Array is read from in the expression.

GE_WRITE 0x0004

Array is written to in the expression.

GE_NOADDR64 0x0001

Don’t precompile kernels for 64-bits addressing.

GE_CONVERT_F16 0x0002

Convert float16 inputs to float32 for computation.

GE_BROADCAST 0x0100

Allow broadcasting of dimensions of size 1.

GE_NOCOLLAPSE 0x0200

Disable dimension collapsing (not recommended).

Typedefs

typedef struct _GpuElemwise GpuElemwise

Elementwise generator structure.

The contents are private.

Functions

GpuElemwise* GpuElemwise_new(gpucontext * ctx, const char * preamble, const char * expr, unsigned int n, gpuelemwise_arg * args, unsigned int nd, int flags)

Create a new GpuElemwise.

This will allocate and initialized a new GpuElemwise object. This object can be used to run the specified operation on different sets of arrays.

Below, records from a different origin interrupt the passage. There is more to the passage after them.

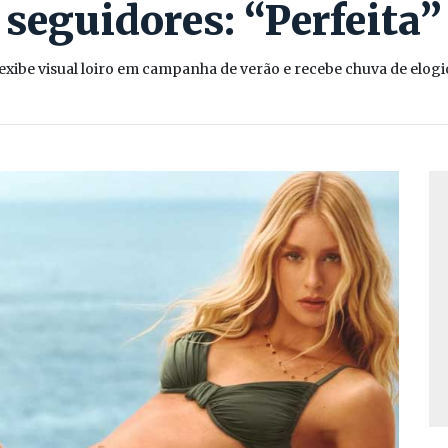
seguidores: “Perfeita”
xibe visual loiro em campanha de verão e recebe chuva de elogio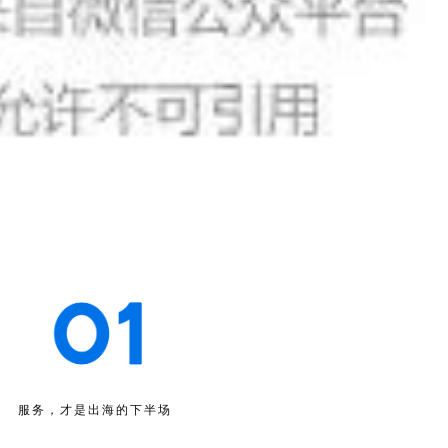
服务，才是出海的下半场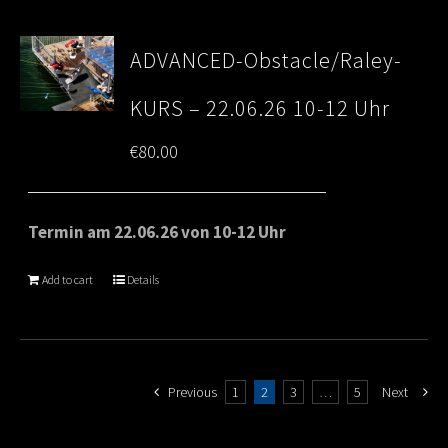
ADVANCED-Obstacle/Raley-
KURS – 22.06.26 10-12 Uhr
€
80.00
Termin am 22.06.26 von 10-12 Uhr
Add to cart
Details
Previous
1
2
3
…
5
Next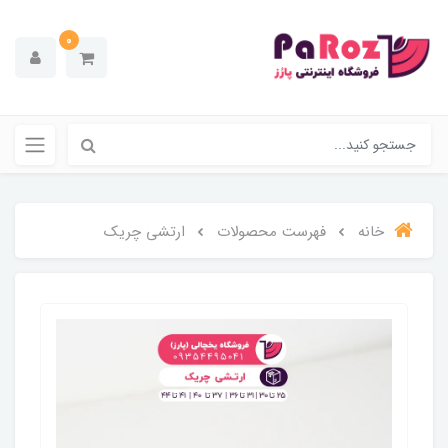
0
خانه
فهرست محصولات
ارتشی چریک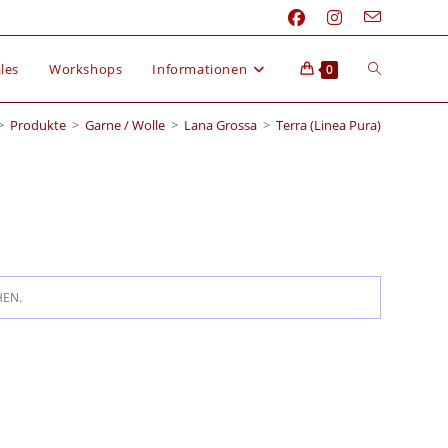
les
Workshops
Informationen
0
>
Produkte
>
Garne / Wolle
>
Lana Grossa
>
Terra (Linea Pura)
HEN.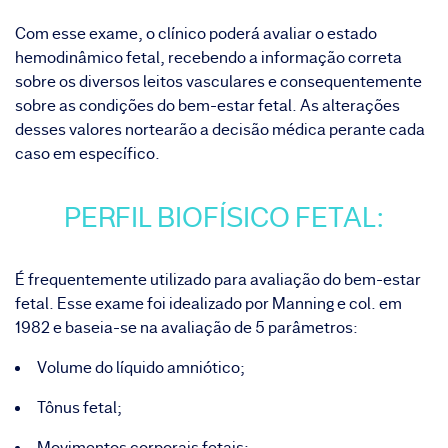
Com esse exame, o clínico poderá avaliar o estado
hemodinâmico fetal, recebendo a informação correta
sobre os diversos leitos vasculares e consequentemente
sobre as condições do bem-estar fetal. As alterações
desses valores nortearão a decisão médica perante cada
caso em específico.
PERFIL BIOFÍSICO FETAL:
É frequentemente utilizado para avaliação do bem-estar
fetal. Esse exame foi idealizado por Manning e col. em
1982 e baseia-se na avaliação de 5 parâmetros:
Volume do líquido amniótico;
Tônus fetal;
Movimentos corporais fetais;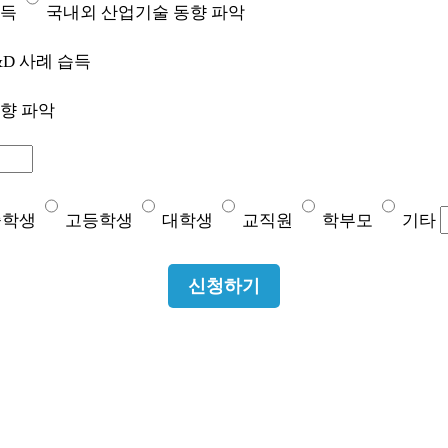
습득
국내외 산업기술 동향 파악
D 사례 습득
향 파악
중학생
고등학생
대학생
교직원
학부모
기타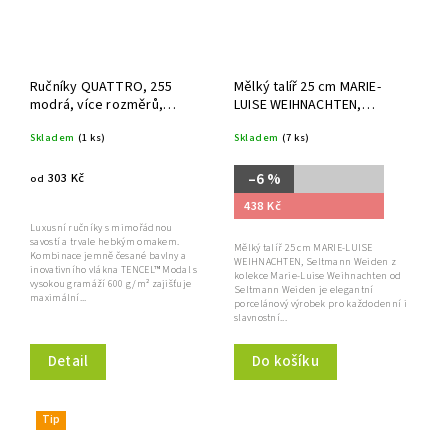
Ručníky QUATTRO, 255
Mělký talíř 25 cm MARIE-
modrá, více rozměrů,
LUISE WEIHNACHTEN,
Framsohn
Seltmann Weiden
Skladem
(1 ks)
Skladem
(7 ks)
–6 %
303 Kč
od
438 Kč
Luxusní ručníky s mimořádnou
savostí a trvale hebkým omakem.
Mělký talíř 25 cm MARIE-LUISE
Kombinace jemně česané bavlny a
WEIHNACHTEN, Seltmann Weiden z
inovativního vlákna TENCEL™ Modal s
kolekce Marie-Luise Weihnachten od
vysokou gramáží 600 g/m² zajišťuje
Seltmann Weiden je elegantní
maximální...
porcelánový výrobek pro každodenní i
slavnostní...
Do košíku
Detail
Tip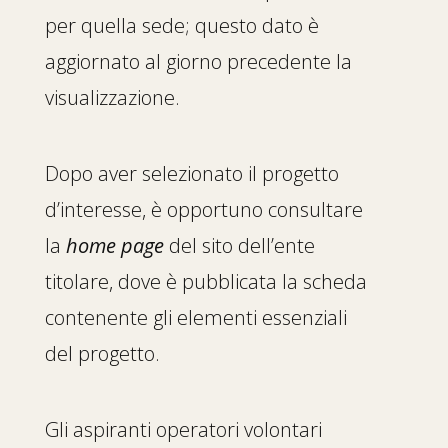
per quella sede; questo dato è
aggiornato al giorno precedente la
visualizzazione.
Dopo aver selezionato il progetto
d’interesse, è opportuno consultare
la
home page
del sito dell’ente
titolare, dove è pubblicata la scheda
contenente gli elementi essenziali
del progetto.
Gli aspiranti operatori volontari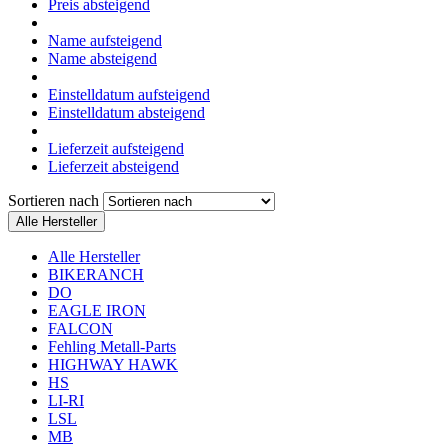
Preis absteigend
Name aufsteigend
Name absteigend
Einstelldatum aufsteigend
Einstelldatum absteigend
Lieferzeit aufsteigend
Lieferzeit absteigend
Sortieren nach
Alle Hersteller
Alle Hersteller
BIKERANCH
DO
EAGLE IRON
FALCON
Fehling Metall-Parts
HIGHWAY HAWK
HS
LI-RI
LSL
MB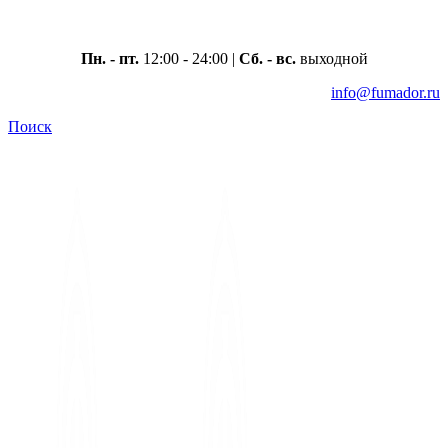
Москва, ул. Вавилова 69/75
Пн. - пт.
12:00 - 24:00 |
Сб. - вс.
выходной
info@fumador.ru
Поиск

The argument descriptor name the arguments and provide their data types and geometry (arrays or scalars). They also specify if the arguments are used for reading or writing. An argument can be used for both.

The expression is a C-like string performing an operation with scalar values named according to the argument descriptors. All of the indexing and selection of the right values is handled by the GpuElemwise code.

Return
a new GpuElemwise object or NULL
Parameters
  • ctx: the context in which to run the operations
  • preamble: code to be inserted before the kernel code
  • expr: the expression to compute
  • n: the number of arguments
  • args: the argument descriptors
  • nd: the number of dimensions to precompile for
  • flags: see GpuElemwise flags

void GpuElemwise_free(GpuElemwise * ge)

Free all storage associated with a GpuElemwise.

Parameters
  • ge: the GpuElemwise object to free.

int GpuElemwise_call(GpuElemwise * ge, void ** args, int flags)

Run a GpuElemwise on some inputs.

Parameters
  • ge: the GpuElemwise to run
  • args: pointers to the arguments (must macth what was described by the argument descriptors)
  • flags: see GpuElemwise call flags

struct gpuelemwise_arg
#include <elemwise.h>

Argument information structure for GpuElemwise.

Public Members

const char* name

Name of this argument in the associated expression, mandatory.

int typecode

Type of argument, mandatory (not GA_BUFFER, the content dtype)

int flags

Argument flags, mandatory (see GpuElemwise argument flags).